Of the 300 starters, only 85 had made it round the Fastnet Rock and back to the finishing line at Plymouth by the time the race officially ended on August 16th in the meantime 23 yachts had been abandoned at sea, five were known to have sunk, and 18 participants in the ill fated event had lost their lives.
But the clouds of the Fastnet storm had, if not a silver, then a multicoloured lining. The depression responsible for the havoc moved across Ireland early on August 14th, and by evening it had reached the east coast of Scotland. During the afternoon it provided a showery northwesterly flow of air over north Wales, and it was there, near Llandudno, that these showers, merging one into the other and yet allowing access to the sunlight, produced a rainbow that lasted for a full three hours without a break.

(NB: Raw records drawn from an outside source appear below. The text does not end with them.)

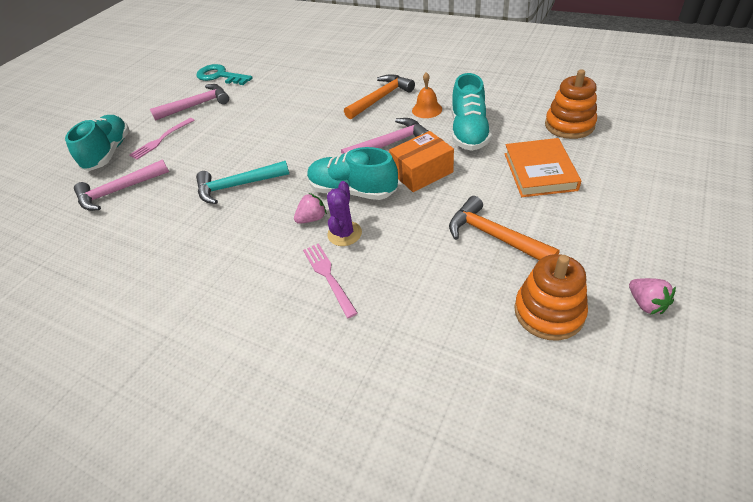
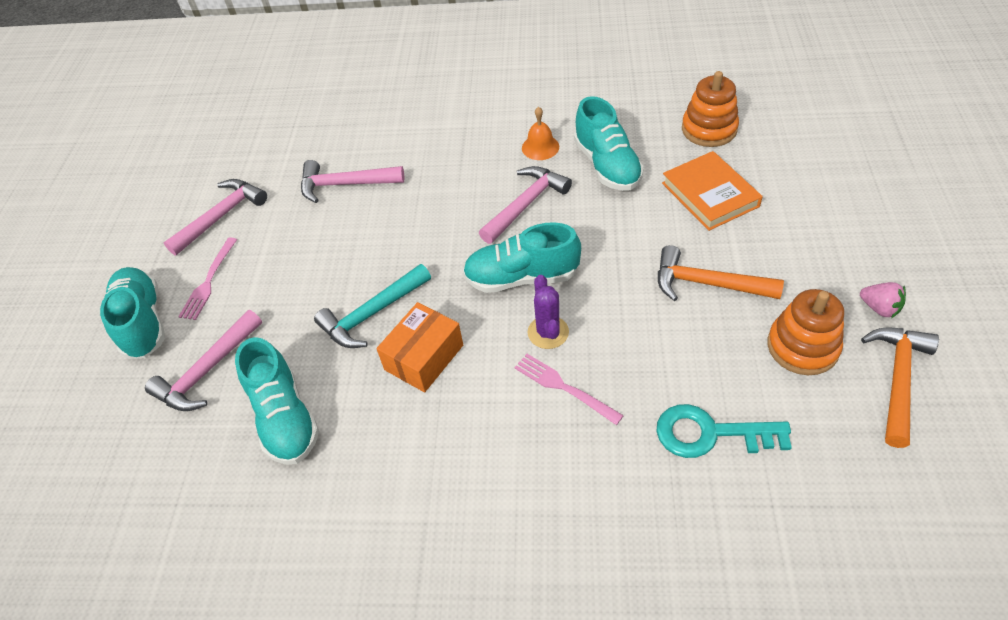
camera: 25 degrees left, 5 degrees up
(137, 233) = (284, 417): none -> turquoise shoe
(220, 76) = (221, 163): turquoise key -> turquoise key (710, 433)
(281, 104) = (345, 184): none -> pink hammer
(312, 218) = (497, 326): pink strawberry -> none
(381, 98) = (473, 145): orange hammer -> orange hammer (897, 379)
(422, 172) = (586, 231): orange box -> orange box (424, 357)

Of course the full rainbow is rather like a colour television picture. As you look at a distant shower of rain illuminated by the sun behind your back, each drop provides a single spot of colour it is the combination of millions of such water drops, each making its own individual contribution, that provides the whole picture. Indeed one could argue that although the north Wales rainbow of August 14th, 1979 appeared to last for three hours, it was in reality a 3 hour series comprising a myriad of individual rainbows that were continually forming, disappearing, and again reforming, as drop replaced drop in the required position.